President Rekenkamer waarschuwt over besteding onderwijsmiljarden

Foto: ANP

Arno Visser, de president van de Algemene Rekenkamer, vindt het een slecht idee als het onderwijs 8,5 miljard euro krijgt zonder heldere analyse en duidelijke afspraken. Dat zegt hij in een gesprek met NRC.

Het Nationaal Programma Onderwijs van onderwijsministers Arie Slob en Ingrid van Engelshoven is te vaag, het toezicht ontbreekt, en misbruik en vertraging liggen op loer, schreef de Rekenkamer eerder deze week. “Maar die kritiek is wel nodig,” zegt Visser “Het gaat om ontzettend veel geld.

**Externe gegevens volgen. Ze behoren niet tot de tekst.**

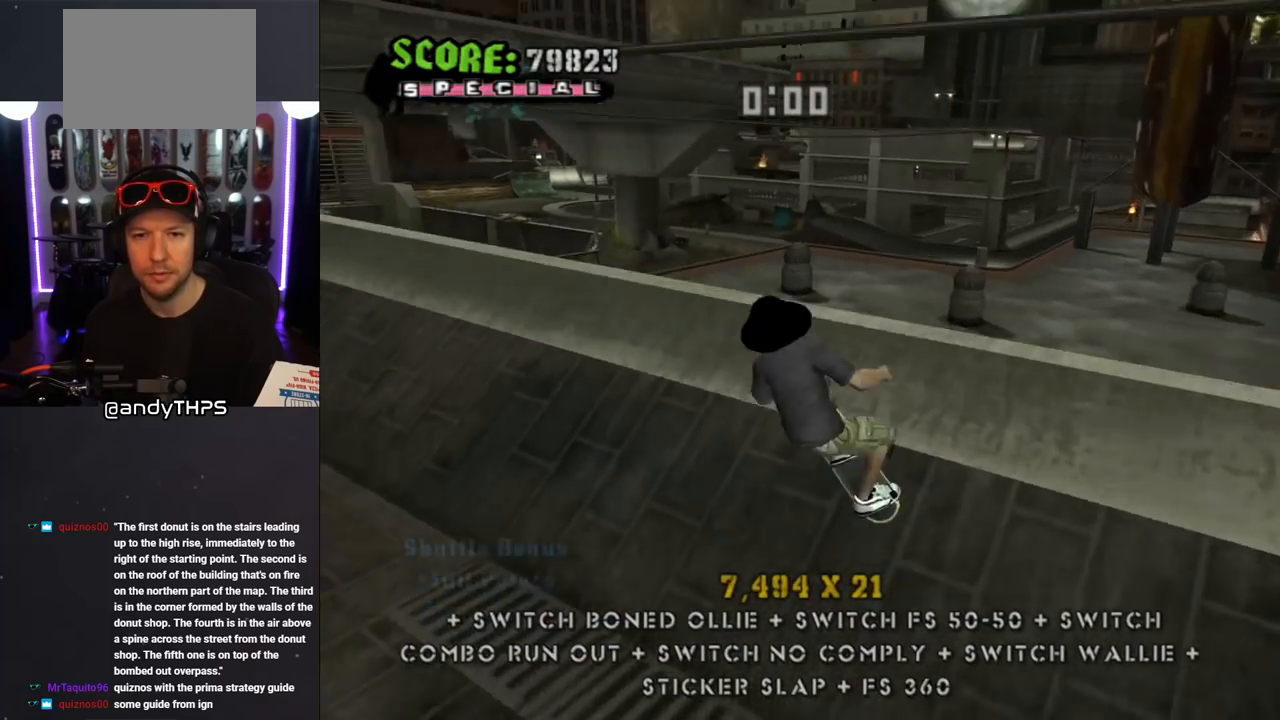
{"buttons": ["CROSS", "TRIANGLE"], "left_stick": "center", "right_stick": "center", "events": [[133, "DPAD_LEFT", "up"], [167, "CROSS", "down"], [167, "DPAD_RIGHT", "down"], [167, "DPAD_UP", "up"], [200, "TRIANGLE", "up"], [267, "DPAD_UP", "down"], [267, "L1", "down"], [383, "DPAD_RIGHT", "up"], [400, "DPAD_UP", "up"], [400, "L1", "up"], [417, "TRIANGLE", "down"], [467, "L1", "down"], [483, "L1", "up"]]}
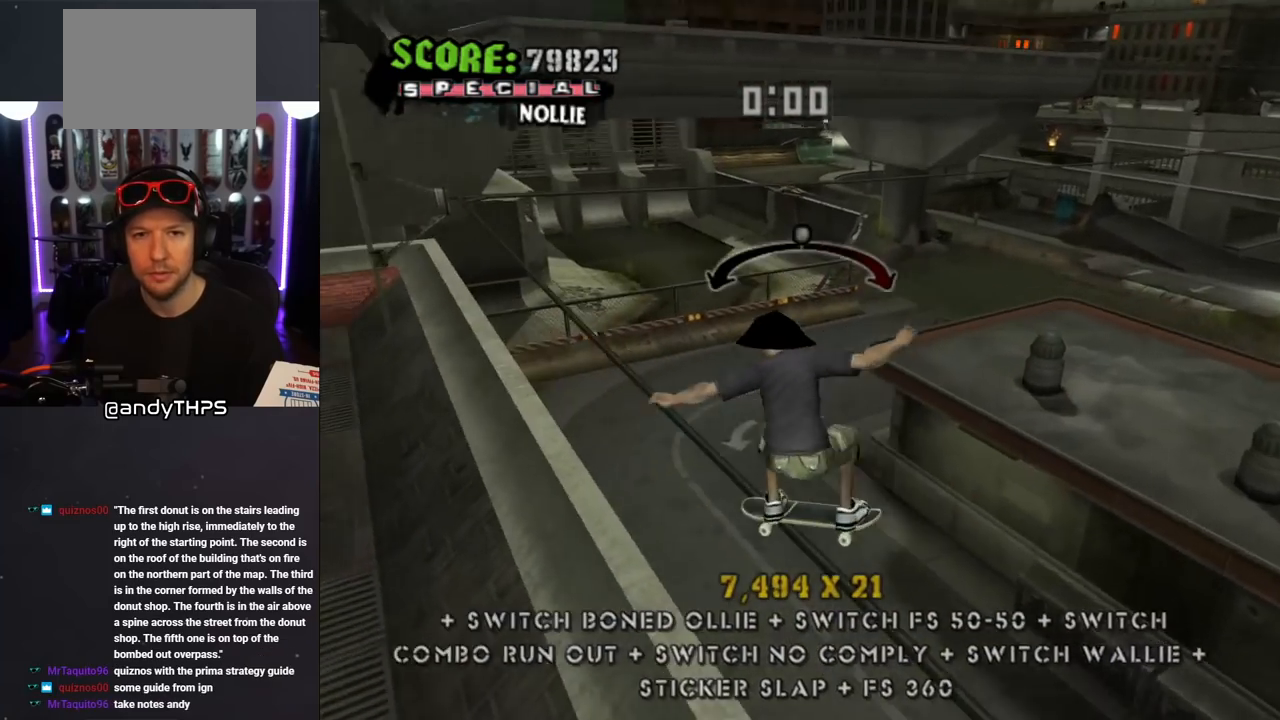
{"buttons": ["CROSS"], "left_stick": "center", "right_stick": "center", "events": [[317, "DPAD_LEFT", "down"], [350, "TRIANGLE", "up"], [400, "DPAD_LEFT", "up"]]}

Als je bij zo’n bedrag niet goed weet wat je ermee gaat doen, is het vragen om problemen.”

Normaal oordeelt de Rekenkamer pas achteraf, maar Visser voelt zich geroepen om nu te waarschuwen: “We hebben een aantal lessen kunnen trekken uit het verleden, waardoor we weten dat geld voor onderwijs niet vanzelf op de goede plek terecht komt. We zagen het bij de subsidies voor passend onderwijs, de werkdrukgelden en de kwaliteitsimpuls voor leraren. Neem de 1,2 miljard euro om de kwaliteit van leraren te verbeteren. Toen de Tweede Kamer vroeg waar dat geld aan was besteed, bleek het niet te achterhalen.”

Visser vreest dat de geschiedenis zich zal herhalen. “Ook nu is niet duidelijk waar het geld naar toe moet, waar de echte problemen zitten en hoe je die aan gaat pakken. Wanneer is er sprake van onderwijsachterstand? En welke aanpak helpt? Daar zijn nog geen uniforme gedachtes over. Al die duizenden scholen moeten nu zelf het wiel uitvinden. Wij pleiten niet voor eenheidsworst, maar voor een aanpak waar scholen van kunnen leren.”

De president van de Rekenkamer wil niet suggereren dat het geld voor andere dingen dan voor onderwijs wordt gebruikt, maar hij wil dat het doel veel duidelijker worden vastgesteld. “Zolang dat niet het geval is, vrees ik dat we van een deel van het geld nooit precies zullen weten waar het terecht is gekomen en of het goed besteed is. Dan verdwijnt het op de grote hoop.”